Il discorso del candidato alla segreteria.
Bersani: noi siamo un partito di sinistra.

Il Giorno di ieri, Guido Bandera.

«L’ho detto e lo ripeto, non posso fare il segretario di un partito senza poterlo definire di sinistra». Con questo biglietto da visita Pierluigi Bersani, dopo la visita di Dario Franceschini altrettanto applaudita, si è presentato ieri alle 17 alla festa del Pd al Capanno, nello stand del «tombolone» davanti a una folla che l’area dibattiti non poteva contenere. Con lui, Filippo Penati, il segretario regionale Maurizio Martina, Simone Uggetti e Gianfranco Concordati. Presente, ma defilato, anche Giuseppe Russo, segretario provinciale. Si è visto anche per qualche istante il sindaco Lorenzo Guerini. Giusto in tempo per incassare da Martina l’«in bocca al lupo» per le prossime elezioni, «sfida importante anche per la Lombardia». Bersani, intanto, è partito sui temi economici: «Non servono maghi che profetizzano la ripresa. La situazione sta in dati semplici: chiudiamo l’anno con un Pil più basso del 5 per cento. E il Governo non ha fatto nulla, se non spostare soldi come i carri armati di Mussolini: sempre gli stessi». Punto nodale del discorso, però, l’organizzazione del partito e il suo modello. «Il nostro è un dibattito alla luce del sole, tutti i partiti fanno congressi, tranne quelli con un padrone».
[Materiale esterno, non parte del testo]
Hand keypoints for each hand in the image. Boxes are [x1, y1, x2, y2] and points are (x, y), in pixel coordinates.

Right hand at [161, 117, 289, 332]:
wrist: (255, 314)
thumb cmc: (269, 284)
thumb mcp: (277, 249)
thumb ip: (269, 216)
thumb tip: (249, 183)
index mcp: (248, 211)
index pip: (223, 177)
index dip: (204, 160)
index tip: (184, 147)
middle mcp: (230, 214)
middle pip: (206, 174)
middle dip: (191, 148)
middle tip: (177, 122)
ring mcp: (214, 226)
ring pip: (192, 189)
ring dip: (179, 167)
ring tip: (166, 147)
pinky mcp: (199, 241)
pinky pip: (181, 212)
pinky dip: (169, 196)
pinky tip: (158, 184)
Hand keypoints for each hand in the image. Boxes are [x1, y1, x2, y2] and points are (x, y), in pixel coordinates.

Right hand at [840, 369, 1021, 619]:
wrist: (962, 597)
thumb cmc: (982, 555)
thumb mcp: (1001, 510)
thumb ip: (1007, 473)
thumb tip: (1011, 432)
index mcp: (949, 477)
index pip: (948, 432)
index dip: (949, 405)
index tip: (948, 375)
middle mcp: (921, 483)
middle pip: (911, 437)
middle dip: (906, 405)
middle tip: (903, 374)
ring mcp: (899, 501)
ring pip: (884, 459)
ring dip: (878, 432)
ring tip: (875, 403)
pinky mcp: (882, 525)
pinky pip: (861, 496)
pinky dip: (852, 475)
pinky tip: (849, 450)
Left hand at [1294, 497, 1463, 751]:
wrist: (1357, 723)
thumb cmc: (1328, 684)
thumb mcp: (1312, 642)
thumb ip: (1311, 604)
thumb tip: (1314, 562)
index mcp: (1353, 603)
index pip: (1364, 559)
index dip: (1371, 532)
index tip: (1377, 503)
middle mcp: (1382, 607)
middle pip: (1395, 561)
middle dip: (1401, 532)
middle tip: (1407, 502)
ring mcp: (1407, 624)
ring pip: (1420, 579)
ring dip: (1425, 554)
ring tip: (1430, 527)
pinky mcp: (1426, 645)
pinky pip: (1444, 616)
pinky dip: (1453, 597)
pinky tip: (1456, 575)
Quello che Bersani propone è «un partito di sinistra, popolare e liberale e laico». Bacchettata inevitabile ai cattolici, «quando uno diventa parlamentare non decide sulla sola base della sua coscienza, ma su quella di tutto il Paese». Bersani parla anche di «dare un’identità certa. Qualcuno — dice — mi accusa di volere rifare il Pci o la Dc: io voglio fare l’Avis. Gente pronta ad accettare disciplina a muoversi sempre per un’idea, con le orecchie a terra, per sentire i bisogni della gente. Un partito che è capace di andare a Ballarò, ma non sa mettere un volantino in una fabbrica è inutile. Bisogna recuperare lo spirito civico di coinvolgimento che apparteneva al primo Ulivo». Da ripensare — secondo Bersani — il meccanismo delle primarie: «Bisogna ripartire col tesseramento. Sembra quasi che dopo le primarie a quei quattro milioni di persone che sono venute a votare noi abbiamo detto arrivederci e grazie. Invece dobbiamo superare l’idea che elettori e tesserati siano cose distinte».